__PROBLEM STATEMENT__. In the worked arithmetic progression solution, what value is given for the sum of the first four terms?

Let's consider the terms of the A.P. as a, a + d, a + 2d, a + 3d.

Product of First and Fourth Term:

According to the given information, the product of the first term (a) and the fourth term (a + 3d) is 32 less than the product of the second term (a + d) and the third term (a + 2d).

Therefore, we can write the equation as:
a * (a + 3d) = (a + d) * (a + 2d) - 32

Expanding and simplifying the equation:
a² + 3ad = a² + 3ad + 2d² - 32

The a² and 3ad terms cancel out, leaving us with:
0 = 2d² - 32

Simplifying further:
2d² = 32
d² = 16
d = ±4

Sum of First 4 Terms:

The sum of the first 4 terms of the A.P. is given as 12.

Therefore, we can write the equation as:
a + (a + d) + (a + 2d) + (a + 3d) = 12

Simplifying the equation:
4a + 6d = 12

Substituting the value of d from the previous step:
4a + 6(±4) = 12
4a ± 24 = 12

Simplifying further:
4a = 12 ± 24
4a = 36 or 4a = -12

Solving for a in both cases:
a = 9 or a = -3

Finding the Third Term:

Now, we can find the third term of the A.P. using the values of a and d.

__SUPPLIED INFORMATION__.
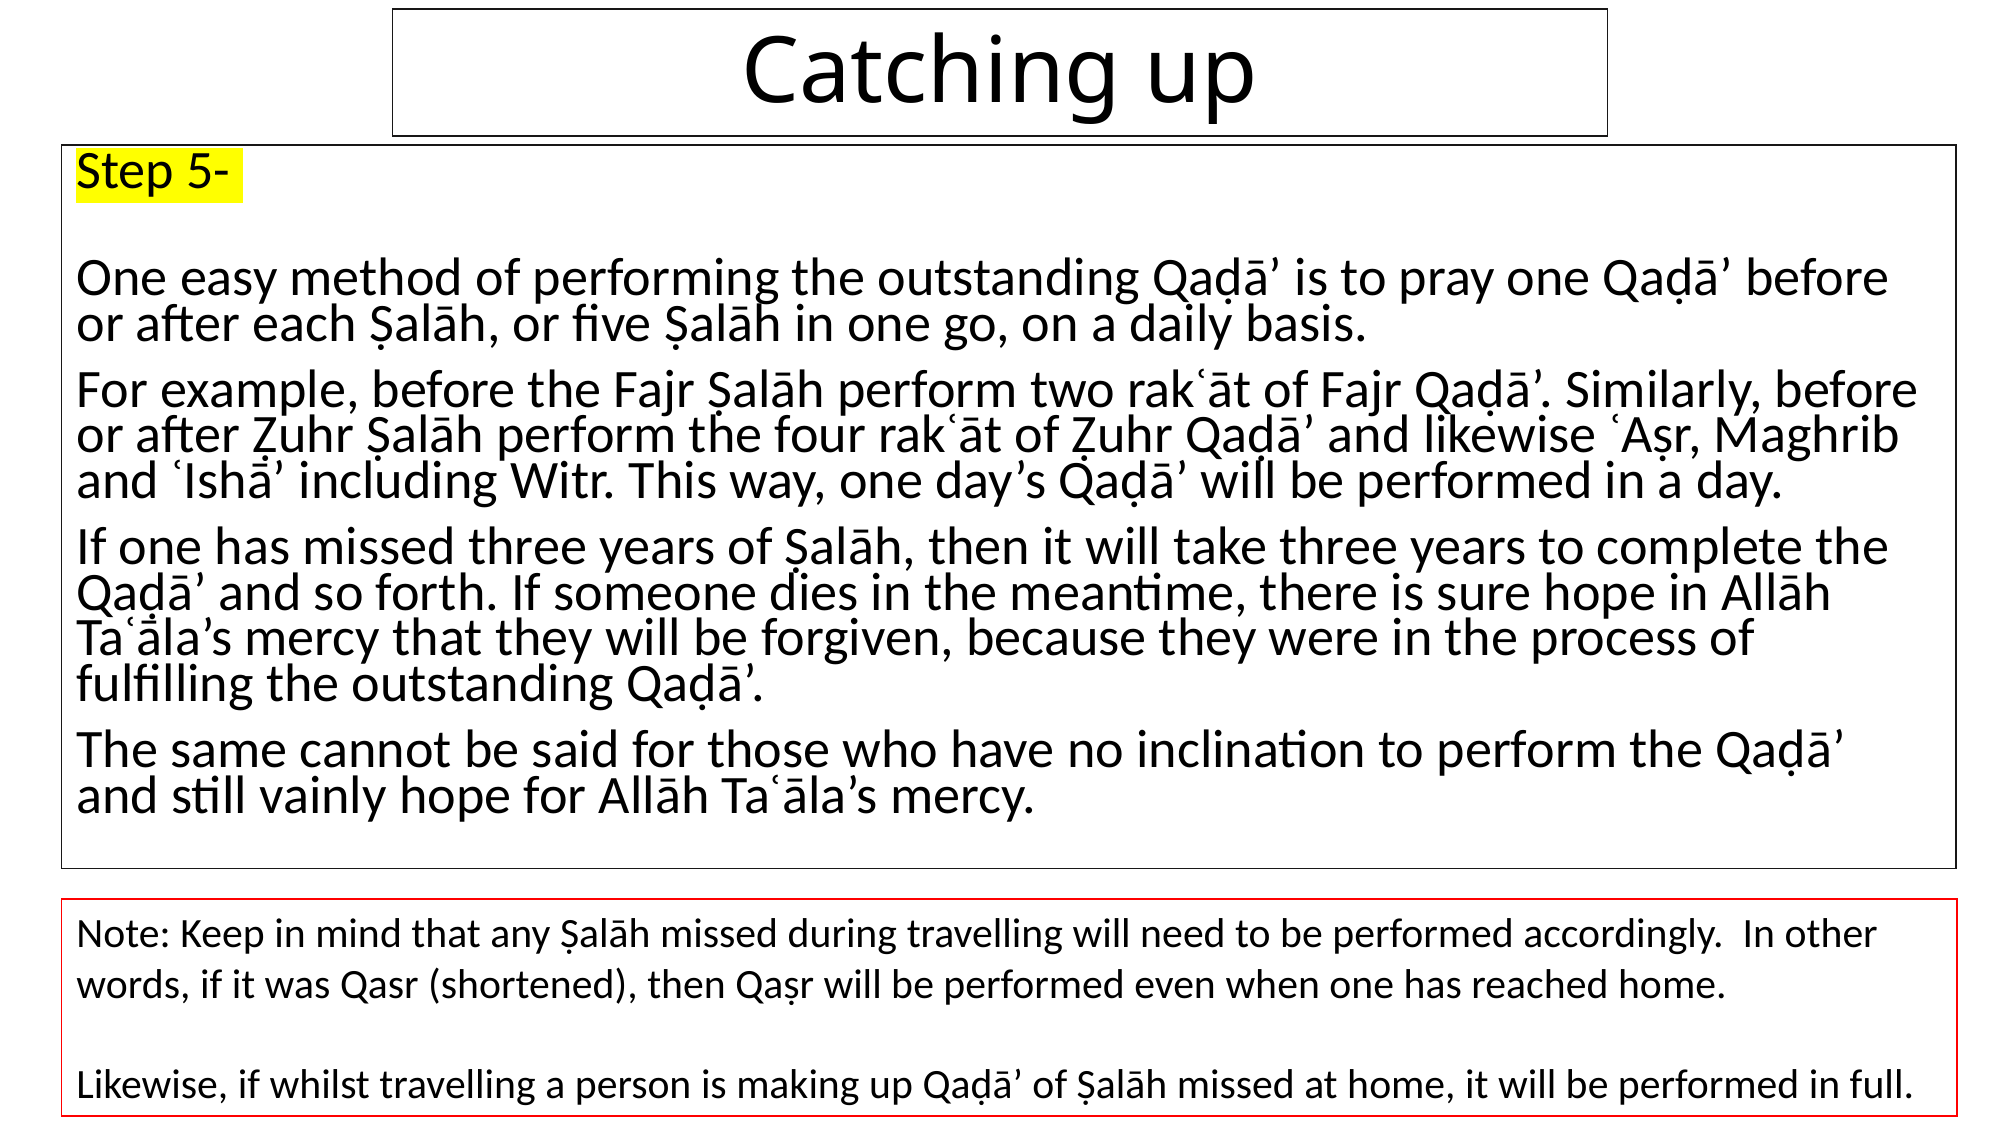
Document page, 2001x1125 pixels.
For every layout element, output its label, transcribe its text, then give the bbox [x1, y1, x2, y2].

text_box Note: Keep in mind that any Ṣalāh missed during travelling will need to be performed accordingly. In other words, if it was Qasr (shortened), then Qaṣr will be performed even when one has reached home. Likewise, if whilst travelling a person is making up Qaḍā’ of Ṣalāh missed at home, it will be performed in full. [61, 898, 1957, 1116]
list Step 5- One easy method of performing the outstanding Qaḍā’ is to pray one Qaḍā’ before or after each Ṣalāh, or five Ṣalāh in one go, on a daily basis. For example, before the Fajr Ṣalāh perform two rakʿāt of Fajr Qaḍā’. Similarly, before or after Ẓuhr Ṣalāh perform the four rakʿāt of Ẓuhr Qaḍā’ and likewise ʿAṣr, Maghrib and ʿIshā’ including Witr. This way, one day’s Qaḍā’ will be performed in a day. If one has missed three years of Ṣalāh, then it will take three years to complete the Qaḍā’ and so forth. If someone dies in the meantime, there is sure hope in Allāh Taʿāla’s mercy that they will be forgiven, because they were in the process of fulfilling the outstanding Qaḍā’. The same cannot be said for those who have no inclination to perform the Qaḍā’ and still vainly hope for Allāh Taʿāla’s mercy. [61, 145, 1957, 869]
title Catching up [392, 9, 1608, 137]
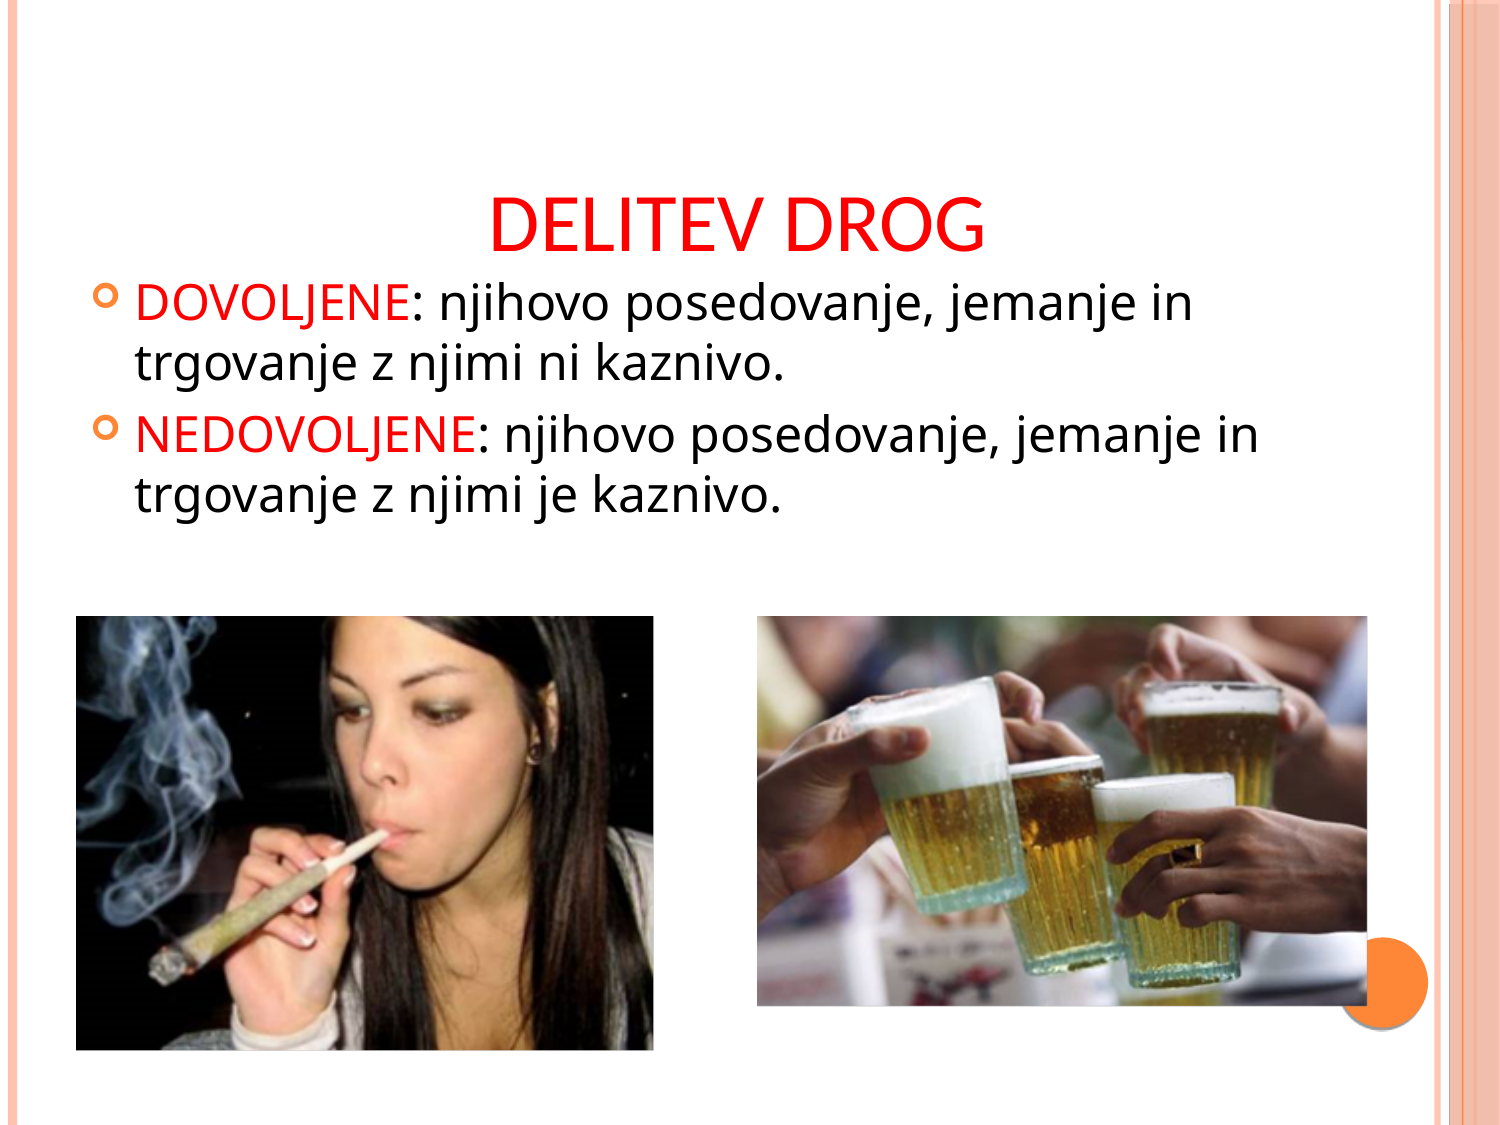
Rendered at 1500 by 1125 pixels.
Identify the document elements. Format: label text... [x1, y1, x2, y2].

picture [757, 616, 1369, 1008]
picture [76, 616, 656, 1053]
list DOVOLJENE: njihovo posedovanje, jemanje in trgovanje z njimi ni kaznivo. NEDOVOLJENE: njihovo posedovanje, jemanje in trgovanje z njimi je kaznivo. [75, 262, 1300, 1062]
text_box DELITEV DROG [147, 160, 1329, 276]
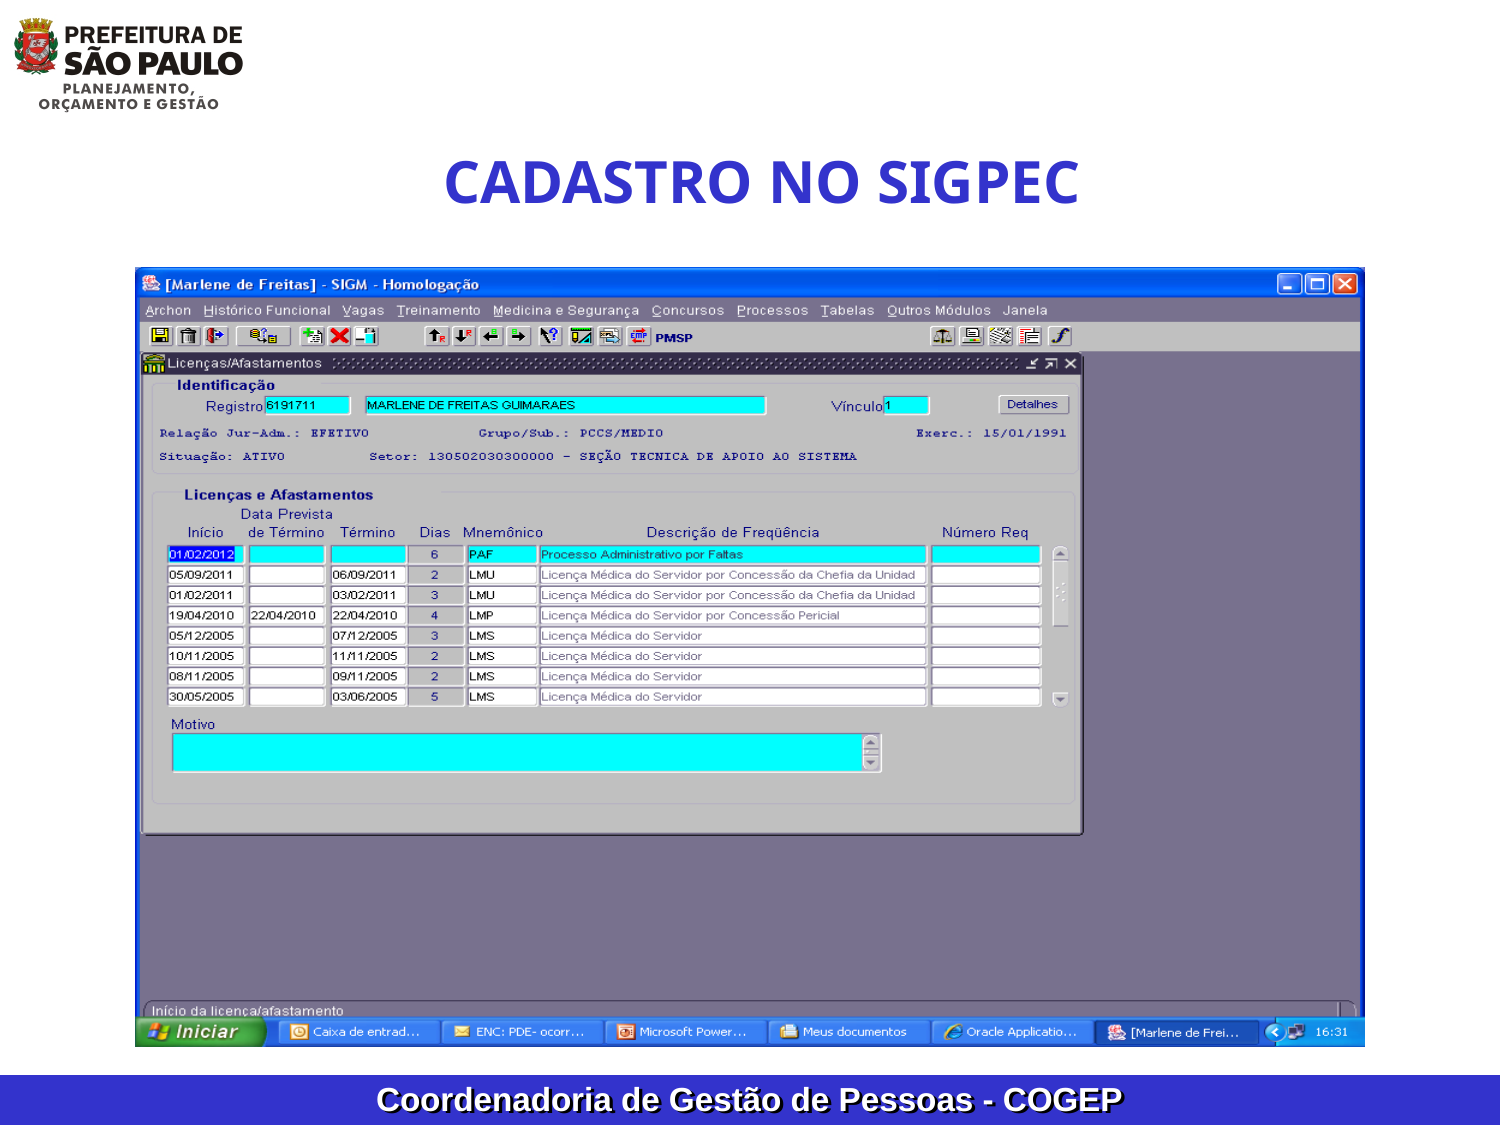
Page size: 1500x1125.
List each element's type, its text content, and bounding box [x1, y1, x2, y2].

__FULL OUTPUT__. The sum of the first four terms is given as 12.